Neben der Finanzierung bedarf es dringender Anpassungen im Baurecht. Darüber hinaus müssen Genehmigungsverfahren stark vereinfacht und beschleunigt werden, wenn die Baumaßnahmen nicht mit einer Bestandsaufstockung einhergehen.

Ebenfalls braucht es ein zuverlässiges Kontrollkonzept, um die Einhaltung der Vorgaben zu überwachen und gegebenenfalls Sanktionen zu verhängen. Im Tierschutz ist das Kontrollsystem extrem mangelhaft, so dass hier großer Nachholbedarf besteht.

Das Papier "Sauenhaltung in Deutschland - Handlungsmöglichkeiten aus Sicht des Tierschutzes" wurde gemeinsam erarbeitet von:

  • Albert Schweitzer Stiftung für unsere Mitwelt
  • Bundesverband Tierschutz e. V.
  • Bund gegen den Missbrauch der Tiere e. V.
  • Compassion in World Farming
  • Deutsche juristische Gesellschaft für Tierschutzrecht e. V.
  • Deutscher Naturschutzring
  • Deutscher Tierschutzbund
  • mensch fair tier
  • Menschen für Tierrechte - Bundesverband der Tierversuchsgegner e. V.
  • PROVIEH e. V.
  • Tierschutzverein für Berlin e. V.
  • VIER PFOTEN - Stiftung für Tierschutz

Hintergrund Kastenstand-Neuregelung

Bereits 1988 wurden in der Tierschutz-Nutztierhaltungsverordnung (TierSchNutztV) rechtliche Anforderungen zur Haltung von Sauen geschaffen, wonach "jedes Schwein ungehindert aufstehen, sich hinlegen sowie den Kopf und in Seitenlage die Gliedmaßen ausstrecken" können muss. Diese Position nehmen Schweine normalerweise während der Tiefschlafphase ein.

Damals bestand eine Übergangsfrist bis Ende 1991, um die neue Regelung in der Tierhaltung umzusetzen. Doch bis heute ignorieren zahlreiche SauenhalterInnen sie, während die Kontrollbehörden wegschauen. Fast zwei Millionen Schweine leben in Deutschland über mehrere Wochen pro Jahr in Kastenständen. Das sogenannte "Kastenstandurteil" des Bundesverwaltungsgerichts im Jahr 2016 bemängelte diese permanente Rechtsverletzung höchstrichterlich.

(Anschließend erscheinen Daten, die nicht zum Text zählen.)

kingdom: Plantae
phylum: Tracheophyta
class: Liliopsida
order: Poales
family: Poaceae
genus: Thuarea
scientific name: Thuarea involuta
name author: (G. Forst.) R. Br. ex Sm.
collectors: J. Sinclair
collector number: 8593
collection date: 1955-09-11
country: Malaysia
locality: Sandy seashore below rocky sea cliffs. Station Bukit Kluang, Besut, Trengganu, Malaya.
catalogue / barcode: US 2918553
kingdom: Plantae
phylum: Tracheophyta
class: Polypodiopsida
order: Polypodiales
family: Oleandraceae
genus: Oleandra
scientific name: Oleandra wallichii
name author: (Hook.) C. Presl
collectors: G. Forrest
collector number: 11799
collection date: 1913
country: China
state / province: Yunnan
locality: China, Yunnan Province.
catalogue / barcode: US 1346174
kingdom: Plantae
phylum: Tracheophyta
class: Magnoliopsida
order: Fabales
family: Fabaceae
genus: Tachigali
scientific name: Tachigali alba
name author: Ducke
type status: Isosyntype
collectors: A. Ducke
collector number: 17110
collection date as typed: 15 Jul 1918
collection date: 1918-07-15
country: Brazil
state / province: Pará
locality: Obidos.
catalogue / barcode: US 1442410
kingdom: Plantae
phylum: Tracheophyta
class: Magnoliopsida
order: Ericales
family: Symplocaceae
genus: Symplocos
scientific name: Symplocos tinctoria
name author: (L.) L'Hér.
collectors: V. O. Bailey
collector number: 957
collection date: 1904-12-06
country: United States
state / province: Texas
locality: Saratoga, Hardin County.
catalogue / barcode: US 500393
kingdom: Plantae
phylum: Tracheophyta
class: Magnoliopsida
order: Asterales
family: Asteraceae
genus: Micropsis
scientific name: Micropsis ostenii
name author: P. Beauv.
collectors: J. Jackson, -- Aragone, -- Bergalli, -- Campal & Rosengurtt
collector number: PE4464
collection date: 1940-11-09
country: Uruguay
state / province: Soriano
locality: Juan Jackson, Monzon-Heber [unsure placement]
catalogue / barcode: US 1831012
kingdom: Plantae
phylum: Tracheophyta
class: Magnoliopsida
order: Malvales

Statt nun die Vorgaben durchzusetzen oder Kastenstände gleich abzuschaffen, wollte Bundeslandwirtschaftsministerin Klöckner mit der Kastenstand-Neuregelung in der TierSchNutztV die Anforderung des "Ausstreckens der Gliedmaßen in Seitenlage" streichen und den seit 1992 illegalen Kastenständen Übergangsfristen von weiteren 15 und mehr Jahren einräumen. Darauf ließen sich die Länder im Bundesrat glücklicherweise nicht ein. Stattdessen erarbeiteten sie zuletzt einen Kompromiss, der aus Sicht des Tierschutzes allerdings ebenso mangelhaft ist. Bislang fand sich keine Mehrheit im Bundesrat für diesen Kompromiss, weshalb das Thema voraussichtlich am 3. Juli erneut auf die Tagesordnung gesetzt wird.